ОТРЫВОК ДЛЯ ЧТЕНИЯ:
В Микитинцах я нашел определенный мне домик, крытый гонтом или драницами, маленький, но уютный. Он находился при дороге у подошвы небольшого горного хребта на высоком берегу реки Пистынки. С одной стороны — луга, с другой, над рекою, — усадьбы селян с огородами, а дальше, на возвышении, — леса. Рядом с домом невеликий садик и огород, а дальше деревянная церковь, колокольня и сельская школа. Селяне приветствовали меня с добродушной откровенностью. Я успокоился от житейских треволнений и подумал про себя: жить можно, если найдутся хорошие люди. Надежда не обманула меня; я нашел хороших и сочувственных людей в лице отца Иосифа Сокольского, жившего в Хомчине, человека умного, энергичного, любящего свой народ. Он любил читать и сообщаться с интеллигентными людьми. Суждения его были оригинальны и нередко верны; он любил отпускать меткие фразы и изречения на русском языке. По другую сторону Пистынки, в гуцульском селе Шешорах, жил Кирилл Блонский, кончивший студию в Ведне и любивший также заниматься чтением. Посещая часто нашего ученого Верещинского в Коломые, я почти каждый третий день сообщался с своими новыми Друзьями. Они приезжали ко мне обыкновенно верхом, /274/ или же один из них приезжал ко мне и мы вместе отправлялись к третьему. Сокольский выписывал книги о славянах и журнал Иордана 82 для славянской литературы, который можно было выписывать только по особому разрешению erga schedam *. В незнакомом обществе я бывал молчалив и воздержан, зато в своем кружке давал волю языку. Мой официальный надзиратель пистынский, парох Левицкий, боялся меня, предполагая, что я литератор и сумею написать прошение и затеять с ним тяжбу, и потому не прикасался меня, разве в денежных делах...

ИСХОДНЫЙ МАТЕРИАЛ:

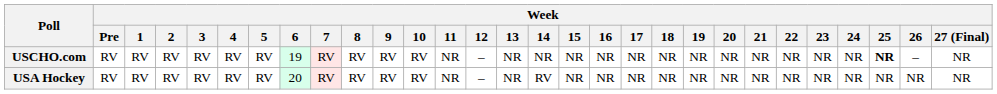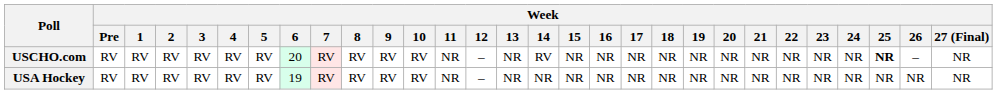USCHO.com | Week / 6: 19 -> 20
USCHO.com | Week / 14: NR -> RV
USA Hockey | Week / 6: 20 -> 19
USA Hockey | Week / 14: RV -> NR
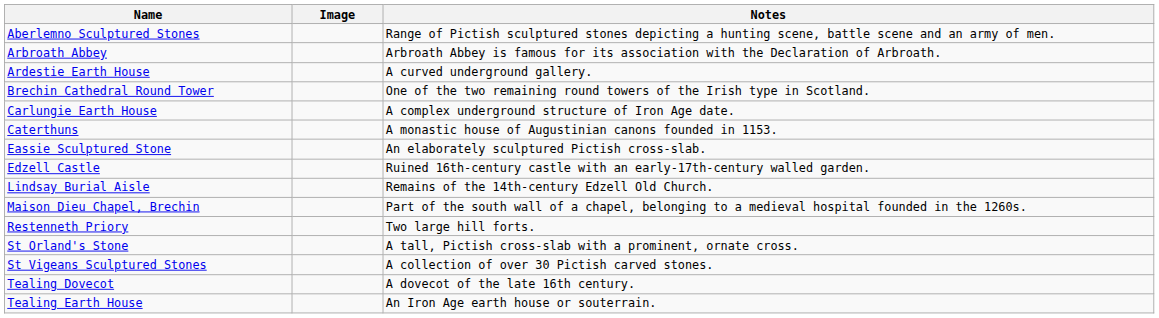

ЗАДАНИЕ:
На берегу какой реки стоял домик в Микитинцах, согласно отрывку для чтения?

ПРАВИЛЬНЫЙ ОТВЕТ:
На высоком берегу реки Пистынки.